Confrontation in Caracas
Maduro must clear up doubts about the legitimacy of Venezuela’s presidential elections
The verdict of this month’s Venezuelan elections, with a narrow margin of 250,000 votes for the winner, has shown with blinding clarity the limitations of the Bolivarian socialist movement without Hugo Chávez. And for Nicolás Maduro, so hurriedly proclaimed the winner, it will be a serious mistake if he allows his mandate to rest on the shaky foundation of a victory flawed by accusations of flagrant electoral fraud. The recent explanations offered by the president of the electoral commission in connection with the recount demanded by anti-Chavism opposition candidate Henrique Capriles — “the audit will not be a recount of the votes, nor is it aimed at changing the results” — cast grave doubts on the scope of the review, and on the real intentions of a crucial official body that, like the rest of Venezuelan public institutions, has lost its independence during 14 years of autocracy.

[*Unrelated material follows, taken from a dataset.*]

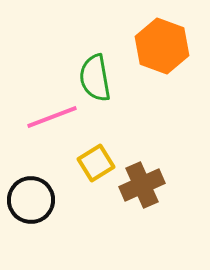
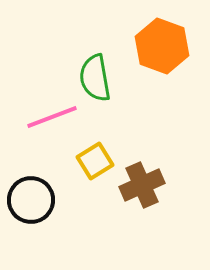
yellow square: moved 1 px left, 2 px up
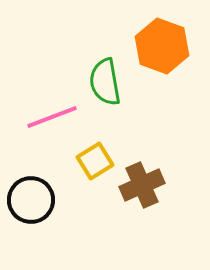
green semicircle: moved 10 px right, 4 px down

Maduro, with less than a two-percent advantage over the centrist Capriles, cannot honestly claim to have a mandate from the people to proceed further with the “irreversible socialist revolution” started by his political mentor. In terms of economic policy and political rules of the game, Venezuela urgently requires a change of course, which its new president cannot decline to undertake without risking a violent social reaction — however confidently he announces to his recently appointed Cabinet a “new cycle of the revolution.”

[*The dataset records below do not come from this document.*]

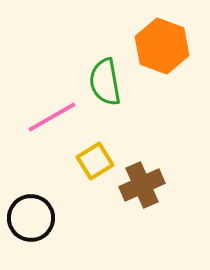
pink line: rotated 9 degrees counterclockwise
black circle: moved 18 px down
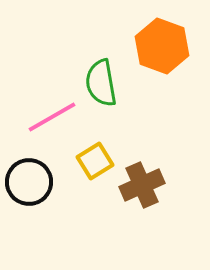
green semicircle: moved 4 px left, 1 px down
black circle: moved 2 px left, 36 px up
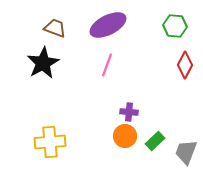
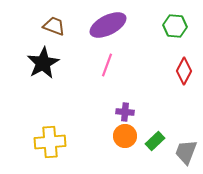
brown trapezoid: moved 1 px left, 2 px up
red diamond: moved 1 px left, 6 px down
purple cross: moved 4 px left
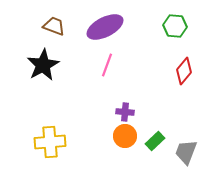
purple ellipse: moved 3 px left, 2 px down
black star: moved 2 px down
red diamond: rotated 12 degrees clockwise
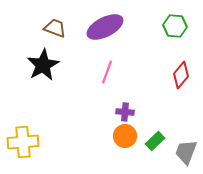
brown trapezoid: moved 1 px right, 2 px down
pink line: moved 7 px down
red diamond: moved 3 px left, 4 px down
yellow cross: moved 27 px left
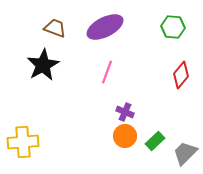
green hexagon: moved 2 px left, 1 px down
purple cross: rotated 18 degrees clockwise
gray trapezoid: moved 1 px left, 1 px down; rotated 24 degrees clockwise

The Bolivarian project is unviable without its inventor. The mixture of charisma, intense populism, squandering and repression with which Hugo Chávez built his model — based on the sales of crude oil whose price was multiplied by six over the last decade — is not within the reach of his lusterless heir. With the country’s economy and infrastructure in ruins, inflation soaring, two currency devaluations in four months, and shortages of basic products in the supermarkets, the new Venezuelan government faces a many-headed monster against which rousing rhetoric is an unloaded weapon.
Instead of accentuating his authoritarian habits and acting out an uninspired parody of his late mentor, Maduro ought to concentrate on putting back together a land divided into two apparently irreconcilable halves, and on restoring the neutrality and credibility of public institutions. Nothing could be more desirable for the Venezuelan president and for his adherents than to begin their titanic task free of all suspicion of electoral fraud.